Levier social par l’entrevue
Mais par rebond de la similarité “observée”, les amis de mes amis sont mes amis… Un tiers entremetteur provoque une entrevue, nous met en présence, nous présente réciproquement, afin que nous fassions connaissance. Emerge ici une première forme d’abstraction : une hypothèse est posée : puisqu’il y a un bien commun, une reconnaissance, une relation de confiance mutuelle entre A et B, et qu’il existe également un bien commun entre B et C, il est immaginable, envisageable, pré-visible, qu’un bien commun puisse exister ou être créé entre A et C. Le lien social fait levier et permet, par multiplication, l’extension et l’abstraction de la notion de bien commun. La prédiction de connivence doit être vérifiée par la mise en regard, mais un potentiel est établi : il y a puissance au triple-sens du terme :
- germe, possibilité d’une réalisation
- en arithmétique la multiplication offre beaucoup plus que la simple addition : elle est un puissant levier qui facilite le déploiement : 5 x 12 est une notation équivalente à 5+5+5+5+5+5+5+5+5+5+5+5 ; elle est une forme d’abstraction, d’élévation de point de vue de l’opération initiale
- la puissance d’un nombre est la multiplication par son identique, par lui-même : 53 (notons au passage que l’opération inverse s’appelle “racine”…)

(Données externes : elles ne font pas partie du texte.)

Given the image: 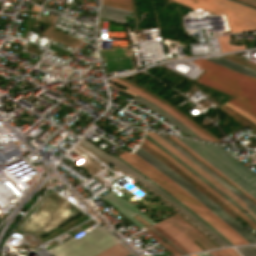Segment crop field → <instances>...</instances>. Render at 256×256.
I'll return each instance as SVG.
<instances>
[{
  "mask_svg": "<svg viewBox=\"0 0 256 256\" xmlns=\"http://www.w3.org/2000/svg\"><path fill=\"white\" fill-rule=\"evenodd\" d=\"M242 1L244 3H247L249 5L255 6L256 7V0H239Z\"/></svg>",
  "mask_w": 256,
  "mask_h": 256,
  "instance_id": "crop-field-25",
  "label": "crop field"
},
{
  "mask_svg": "<svg viewBox=\"0 0 256 256\" xmlns=\"http://www.w3.org/2000/svg\"><path fill=\"white\" fill-rule=\"evenodd\" d=\"M197 256H204L202 253H200V254H197Z\"/></svg>",
  "mask_w": 256,
  "mask_h": 256,
  "instance_id": "crop-field-27",
  "label": "crop field"
},
{
  "mask_svg": "<svg viewBox=\"0 0 256 256\" xmlns=\"http://www.w3.org/2000/svg\"><path fill=\"white\" fill-rule=\"evenodd\" d=\"M212 256H224L219 250L210 251L209 252Z\"/></svg>",
  "mask_w": 256,
  "mask_h": 256,
  "instance_id": "crop-field-26",
  "label": "crop field"
},
{
  "mask_svg": "<svg viewBox=\"0 0 256 256\" xmlns=\"http://www.w3.org/2000/svg\"><path fill=\"white\" fill-rule=\"evenodd\" d=\"M126 1H130L131 2V0H126Z\"/></svg>",
  "mask_w": 256,
  "mask_h": 256,
  "instance_id": "crop-field-28",
  "label": "crop field"
},
{
  "mask_svg": "<svg viewBox=\"0 0 256 256\" xmlns=\"http://www.w3.org/2000/svg\"><path fill=\"white\" fill-rule=\"evenodd\" d=\"M169 136V135H168ZM174 141H176L179 145H181L183 148H185L187 151H189L191 154H193L195 157L200 159L202 162H204L206 165H208L210 168H212L214 171H216L218 174H220L222 177H224L226 180H228L230 183H232L235 187H237L239 190H241L244 194H246L249 198H251L254 202H256L251 196H249L244 190H242L239 186H237L234 182H232L230 179H228L226 176H224L222 173H220L218 170H216L214 167L206 163L204 160H202L200 157H198L195 153H193L191 150H189L186 146H184L181 142H179L176 138L173 136H170Z\"/></svg>",
  "mask_w": 256,
  "mask_h": 256,
  "instance_id": "crop-field-19",
  "label": "crop field"
},
{
  "mask_svg": "<svg viewBox=\"0 0 256 256\" xmlns=\"http://www.w3.org/2000/svg\"><path fill=\"white\" fill-rule=\"evenodd\" d=\"M149 235L152 236L153 239L159 241L168 251H170L174 256H180L181 254L178 253L176 250H174L172 247H170L169 245H166L164 242H162L161 238H159L157 235H155L152 231H150L149 229L145 230ZM158 242V243H159Z\"/></svg>",
  "mask_w": 256,
  "mask_h": 256,
  "instance_id": "crop-field-21",
  "label": "crop field"
},
{
  "mask_svg": "<svg viewBox=\"0 0 256 256\" xmlns=\"http://www.w3.org/2000/svg\"><path fill=\"white\" fill-rule=\"evenodd\" d=\"M128 256H132V255L130 254V255H128Z\"/></svg>",
  "mask_w": 256,
  "mask_h": 256,
  "instance_id": "crop-field-29",
  "label": "crop field"
},
{
  "mask_svg": "<svg viewBox=\"0 0 256 256\" xmlns=\"http://www.w3.org/2000/svg\"><path fill=\"white\" fill-rule=\"evenodd\" d=\"M81 145L85 146L86 148L90 149L91 151H93L94 153H96L97 155H99L100 157H102L103 159L107 160L108 162H110L111 164H113L114 166H116L117 168H119L120 170L130 174L131 176H133L134 178H136L137 180H139L141 183H143L146 187H148L149 189H151L153 192H155L157 195H159L161 198H163L164 200H166L168 203H170L171 205H173L175 208H177L179 211H181L183 214H185L187 217H189L191 220H193L195 223H197L201 228H203L210 236H212L218 243H220L223 247L225 246H229L226 242H224L219 236H217L214 232H212L206 225H204L202 222H200L198 219H196L195 217H193L191 214H189L187 211H185L183 208H181L179 205H177L174 201H172L170 198H168L165 194H163L161 191H159L154 185H152L148 180H146L145 178H143L142 176H140L139 174H137L136 172H134L133 170H131L129 167H127L125 164H123L121 161H119L118 159L108 155L107 153H105L103 150L99 149L98 147H96L95 145L91 144L90 142H88L87 140L83 139L80 141ZM192 221V222H193ZM196 224V225H197ZM202 229V230H203Z\"/></svg>",
  "mask_w": 256,
  "mask_h": 256,
  "instance_id": "crop-field-7",
  "label": "crop field"
},
{
  "mask_svg": "<svg viewBox=\"0 0 256 256\" xmlns=\"http://www.w3.org/2000/svg\"><path fill=\"white\" fill-rule=\"evenodd\" d=\"M145 134L148 135L150 138H152L154 141H156L158 144H160L162 147H164L166 150H168L170 153H172L174 156H176L178 159H180L185 164H187L196 173L200 174L205 179H207L209 182H211L214 186H216L218 189H220L222 192H224L227 196H229L231 199H233L241 207L247 205L244 201H242L240 198H238L236 195H234L232 192H230L227 188H225L223 185H221L219 182H217L215 179H213L211 176H209L207 173H205L203 170H201L199 167H197L191 161H189L186 157H184L181 153H179L177 150H175L173 147H171L169 144H167L165 141H163L157 135H155L152 132H148V131H146Z\"/></svg>",
  "mask_w": 256,
  "mask_h": 256,
  "instance_id": "crop-field-8",
  "label": "crop field"
},
{
  "mask_svg": "<svg viewBox=\"0 0 256 256\" xmlns=\"http://www.w3.org/2000/svg\"><path fill=\"white\" fill-rule=\"evenodd\" d=\"M159 232L176 244L187 254L201 252L192 241H197L206 250L216 249L217 247L206 239L198 230L187 223L178 215L165 220L155 226Z\"/></svg>",
  "mask_w": 256,
  "mask_h": 256,
  "instance_id": "crop-field-4",
  "label": "crop field"
},
{
  "mask_svg": "<svg viewBox=\"0 0 256 256\" xmlns=\"http://www.w3.org/2000/svg\"><path fill=\"white\" fill-rule=\"evenodd\" d=\"M219 41V45L222 52L226 51H234V50H241L245 49L244 45H232L229 43L230 37L229 36H223V37H217Z\"/></svg>",
  "mask_w": 256,
  "mask_h": 256,
  "instance_id": "crop-field-18",
  "label": "crop field"
},
{
  "mask_svg": "<svg viewBox=\"0 0 256 256\" xmlns=\"http://www.w3.org/2000/svg\"><path fill=\"white\" fill-rule=\"evenodd\" d=\"M157 135L160 136L162 139H164L166 142H168L170 145H172L174 148H176L184 156H186L188 159H190L192 162H194L196 165H198L200 168H202L204 171H206L208 174H210L213 178H215L217 181H219L221 184H223L225 187H227L230 191H232L234 194H236L238 197H240L246 203H248L249 205L246 206V208L249 209L254 215H256V206L254 204H252L245 197H243L240 193H238L236 190H234L231 186H229L227 183H225L223 180H221L219 177H217L215 174H213L211 171H209L207 168H205L203 165H201L199 162H197L195 159H193L187 153H185L182 149H180L177 145H175L167 137H165L164 135H161V134H157Z\"/></svg>",
  "mask_w": 256,
  "mask_h": 256,
  "instance_id": "crop-field-13",
  "label": "crop field"
},
{
  "mask_svg": "<svg viewBox=\"0 0 256 256\" xmlns=\"http://www.w3.org/2000/svg\"><path fill=\"white\" fill-rule=\"evenodd\" d=\"M192 62L206 70L197 82L236 97L228 102L256 117V78L204 59Z\"/></svg>",
  "mask_w": 256,
  "mask_h": 256,
  "instance_id": "crop-field-1",
  "label": "crop field"
},
{
  "mask_svg": "<svg viewBox=\"0 0 256 256\" xmlns=\"http://www.w3.org/2000/svg\"><path fill=\"white\" fill-rule=\"evenodd\" d=\"M101 198L104 201H106L107 203H109L114 209L118 210L120 213H122L124 216H126L129 220H131L138 227H142L143 225L132 217L136 214L141 216L143 219H145L151 225L155 224L149 218H147L145 215H143L138 210L133 208L129 203H127L125 200L120 198L118 195H116L112 191L105 194Z\"/></svg>",
  "mask_w": 256,
  "mask_h": 256,
  "instance_id": "crop-field-9",
  "label": "crop field"
},
{
  "mask_svg": "<svg viewBox=\"0 0 256 256\" xmlns=\"http://www.w3.org/2000/svg\"><path fill=\"white\" fill-rule=\"evenodd\" d=\"M243 256H256V246L238 248Z\"/></svg>",
  "mask_w": 256,
  "mask_h": 256,
  "instance_id": "crop-field-22",
  "label": "crop field"
},
{
  "mask_svg": "<svg viewBox=\"0 0 256 256\" xmlns=\"http://www.w3.org/2000/svg\"><path fill=\"white\" fill-rule=\"evenodd\" d=\"M102 227H97L79 239L74 237L50 251L54 256H93L116 243Z\"/></svg>",
  "mask_w": 256,
  "mask_h": 256,
  "instance_id": "crop-field-5",
  "label": "crop field"
},
{
  "mask_svg": "<svg viewBox=\"0 0 256 256\" xmlns=\"http://www.w3.org/2000/svg\"><path fill=\"white\" fill-rule=\"evenodd\" d=\"M223 105H225V106L231 108L232 110H234V111L240 113L241 115H243V116H245L246 118H248L249 120H251L254 124H256V118H255V117H253V116H251V115H249V114H247V113H245V112L239 110L238 108L232 106V105L229 104V103H225V104H223Z\"/></svg>",
  "mask_w": 256,
  "mask_h": 256,
  "instance_id": "crop-field-23",
  "label": "crop field"
},
{
  "mask_svg": "<svg viewBox=\"0 0 256 256\" xmlns=\"http://www.w3.org/2000/svg\"><path fill=\"white\" fill-rule=\"evenodd\" d=\"M192 256H196V255H192Z\"/></svg>",
  "mask_w": 256,
  "mask_h": 256,
  "instance_id": "crop-field-30",
  "label": "crop field"
},
{
  "mask_svg": "<svg viewBox=\"0 0 256 256\" xmlns=\"http://www.w3.org/2000/svg\"><path fill=\"white\" fill-rule=\"evenodd\" d=\"M144 143L149 145L151 148H153L156 152H158L160 155H162L164 158H166L168 161L173 163L175 166H177L179 169H181L183 172H185L187 175H189L191 178H193L195 181H197L200 185H202L206 190H208L210 193H212L214 196H216L218 199L223 201L225 204H227L229 207H231L233 210H235L241 217H243L251 226H253L256 229V224L250 220L248 217H246L243 213L240 212L239 209H237L235 206H233L230 202H228L225 198H223L221 195H219L216 191H214L211 187H209L207 184H205L202 180H200L198 177H196L194 174H192L189 170H187L185 167H183L181 164H179L177 161H175L173 158H171L169 155H167L165 152H163L161 149L147 141L146 139H143Z\"/></svg>",
  "mask_w": 256,
  "mask_h": 256,
  "instance_id": "crop-field-11",
  "label": "crop field"
},
{
  "mask_svg": "<svg viewBox=\"0 0 256 256\" xmlns=\"http://www.w3.org/2000/svg\"><path fill=\"white\" fill-rule=\"evenodd\" d=\"M151 166L156 168L162 174L167 176L177 185H179L182 189L188 192L191 196L197 199L200 203H202L205 207H207L211 212H213L216 216H218L221 220H223L227 225H229L233 230H235L239 235H241L245 240H247L250 244H256V238L247 230H245L241 225H239L232 217H230L226 212H224L220 207H218L214 202L204 196L201 192L195 189L192 185L166 167L164 164L156 160L154 157L149 155L140 147L134 152Z\"/></svg>",
  "mask_w": 256,
  "mask_h": 256,
  "instance_id": "crop-field-3",
  "label": "crop field"
},
{
  "mask_svg": "<svg viewBox=\"0 0 256 256\" xmlns=\"http://www.w3.org/2000/svg\"><path fill=\"white\" fill-rule=\"evenodd\" d=\"M123 160L127 161L162 188L168 191L171 195L177 198L180 202L186 205L189 209L199 215L202 219L208 222L212 227H214L218 232H220L224 237H226L234 245L237 244H249L242 237H240L236 232H234L230 227H228L224 222H222L218 217L211 213L207 208L200 204L197 200L191 197L188 193L182 190L179 186L169 180L167 177L162 175L156 169L151 167L137 155L129 154L127 151L119 156Z\"/></svg>",
  "mask_w": 256,
  "mask_h": 256,
  "instance_id": "crop-field-2",
  "label": "crop field"
},
{
  "mask_svg": "<svg viewBox=\"0 0 256 256\" xmlns=\"http://www.w3.org/2000/svg\"><path fill=\"white\" fill-rule=\"evenodd\" d=\"M102 4L132 11L131 3L121 0H103Z\"/></svg>",
  "mask_w": 256,
  "mask_h": 256,
  "instance_id": "crop-field-20",
  "label": "crop field"
},
{
  "mask_svg": "<svg viewBox=\"0 0 256 256\" xmlns=\"http://www.w3.org/2000/svg\"><path fill=\"white\" fill-rule=\"evenodd\" d=\"M125 17L132 18V12L102 5L99 18L125 23Z\"/></svg>",
  "mask_w": 256,
  "mask_h": 256,
  "instance_id": "crop-field-14",
  "label": "crop field"
},
{
  "mask_svg": "<svg viewBox=\"0 0 256 256\" xmlns=\"http://www.w3.org/2000/svg\"><path fill=\"white\" fill-rule=\"evenodd\" d=\"M54 18H55V16H52V15H49L48 18L41 17V16L39 17V19H38L39 22L49 25L45 29V31L41 34V36L75 49L78 46V44L81 42V40H78L76 38H73V37L65 34V33H62V32H59L57 30L50 28Z\"/></svg>",
  "mask_w": 256,
  "mask_h": 256,
  "instance_id": "crop-field-12",
  "label": "crop field"
},
{
  "mask_svg": "<svg viewBox=\"0 0 256 256\" xmlns=\"http://www.w3.org/2000/svg\"><path fill=\"white\" fill-rule=\"evenodd\" d=\"M129 252L118 242L96 256H126Z\"/></svg>",
  "mask_w": 256,
  "mask_h": 256,
  "instance_id": "crop-field-17",
  "label": "crop field"
},
{
  "mask_svg": "<svg viewBox=\"0 0 256 256\" xmlns=\"http://www.w3.org/2000/svg\"><path fill=\"white\" fill-rule=\"evenodd\" d=\"M221 251L225 256H239L232 248L222 249Z\"/></svg>",
  "mask_w": 256,
  "mask_h": 256,
  "instance_id": "crop-field-24",
  "label": "crop field"
},
{
  "mask_svg": "<svg viewBox=\"0 0 256 256\" xmlns=\"http://www.w3.org/2000/svg\"><path fill=\"white\" fill-rule=\"evenodd\" d=\"M115 83H118L126 88L127 91L132 92L150 102H152L153 104L157 105L159 108H161L163 111H165L167 114H169L170 116H172L173 118H175L176 120H178L179 122H181L183 125H185L187 128H189L191 131H193L195 134H197L199 137H201L202 139L205 140H209L212 141L208 136H206L203 132H201L199 129H197L195 126H193L191 123H189L187 120H185L183 117H181L180 115H178L176 112H174L173 110H171L170 108H168L167 106H165L164 104H162L161 102L151 98L150 96L140 92L139 90L129 86L128 84L115 79V80H111ZM214 142V141H213Z\"/></svg>",
  "mask_w": 256,
  "mask_h": 256,
  "instance_id": "crop-field-10",
  "label": "crop field"
},
{
  "mask_svg": "<svg viewBox=\"0 0 256 256\" xmlns=\"http://www.w3.org/2000/svg\"><path fill=\"white\" fill-rule=\"evenodd\" d=\"M180 4L203 9L225 6L231 32L256 30V11L228 0H175Z\"/></svg>",
  "mask_w": 256,
  "mask_h": 256,
  "instance_id": "crop-field-6",
  "label": "crop field"
},
{
  "mask_svg": "<svg viewBox=\"0 0 256 256\" xmlns=\"http://www.w3.org/2000/svg\"><path fill=\"white\" fill-rule=\"evenodd\" d=\"M116 158H118L116 155H112ZM121 160L120 158H118ZM123 163H125L127 166H129L131 169L148 179L152 184H154L159 190H161L163 193H165L168 197H170L172 200H174L177 204H179L181 207H183L185 210H187L189 213H191L193 216L198 218L200 221H202L204 224H206L212 231H214L216 234H218L223 240H225L230 246H233L228 240H226L222 235H220L214 228H212L208 223H206L204 220H202L200 217H198L195 213H193L191 210H189L186 206H184L182 203H180L177 199H175L173 196H171L168 192H166L164 189H162L160 186H158L156 183H154L152 180H150L148 177H146L144 174H142L140 171H138L136 168L133 166L129 165L125 161L121 160Z\"/></svg>",
  "mask_w": 256,
  "mask_h": 256,
  "instance_id": "crop-field-15",
  "label": "crop field"
},
{
  "mask_svg": "<svg viewBox=\"0 0 256 256\" xmlns=\"http://www.w3.org/2000/svg\"><path fill=\"white\" fill-rule=\"evenodd\" d=\"M147 140L164 150L166 153H168L170 156H172L174 159H176L179 163H181L183 166H185L187 169H189L192 173H194L196 176H198L200 179H202L204 182H206L209 186H211L214 190H216L218 193H220L223 197H225L228 201H230L233 205H235L237 208H239L242 211V208L237 205L233 200H231L229 197H227L224 193H222L220 190H218L216 187H214L211 183H209L207 180H205L203 177L196 174L193 170H191L188 166H186L184 163H182L180 160H178L176 157H174L172 154H170L168 151H166L164 148H162L160 145H158L156 142H154L152 139H150L148 136H144ZM205 183V184H206ZM246 216H248L250 219H252L255 223L256 221L250 217L248 214H246L244 211H242Z\"/></svg>",
  "mask_w": 256,
  "mask_h": 256,
  "instance_id": "crop-field-16",
  "label": "crop field"
}]
</instances>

Compréhension et abstraction
La déduction par analogie de la possibilité d’une sympathie entre deux étrangers s’étend ensuite au-delà de la sphère des relations humaines. Deviennent “envisageables” des formes de similitudes sans visage ‑au sens strict-. La vision et la relation humaine ont ainsi servi de socle aux modes analogique et métaphorique et donc permis d’accéder à des formes de compréhension supérieures, non sensorielles. Dans de nombreuses langues “voir” signifie en effet “com-prendre” c’est‑à dire se saisir de l’inconnu et l’inclure par déduction analogique dans le champ du connu. De la même façon que l’entrevue par l’intermédiaire d’un tiers constituait un changement de niveau et le développement d’une puissance supérieure à la simple somme des forces en présence, la métaphore constitue une émergence par rapport à la simple analogie et génère du sens par-delà les structures établies, autorisant progrès technique ou poésie.
Atteindre l’inatteignable
Ce lien au par-delà, avec l’inconnu, avec l’invisible, avec ce qui est “caché” s’étend donc “naturellement” au sur-naturel, à l’occulte. D’où la relation entre divination et culte des esprits et des ancêtres. Le chamane devin, en tant qu’humain est en sympathie avec ses semblables. Capable de relations avec les formes surnaturelles il joue le rôle d’entremetteur et peut ainsi, nous mettant en présence, dynamiser notre face-à-face avec l’inconnu. L’indéfini s’efface et un sens émerge, par-delà les organes des sens. Il y a pour ce faire un nécessaire changement de niveau : sous prétexte d’un pronostic, une transformation s’opère. Certes l’appréhension face aux changements extérieurs devient compréhension. Mais mieux que cela par la médiation du rituel et du chamane notre vision est transformée et un sens métaphorique est généré. Ce qui est révélé n’est pas ce qui était invisible, l’identification des informations cachées n’est qu’accessoire : le Livre des Transformations ne se préoccupe finalement pas des transformations extérieures ; il mérite ce nom parce qu’il nous transforme.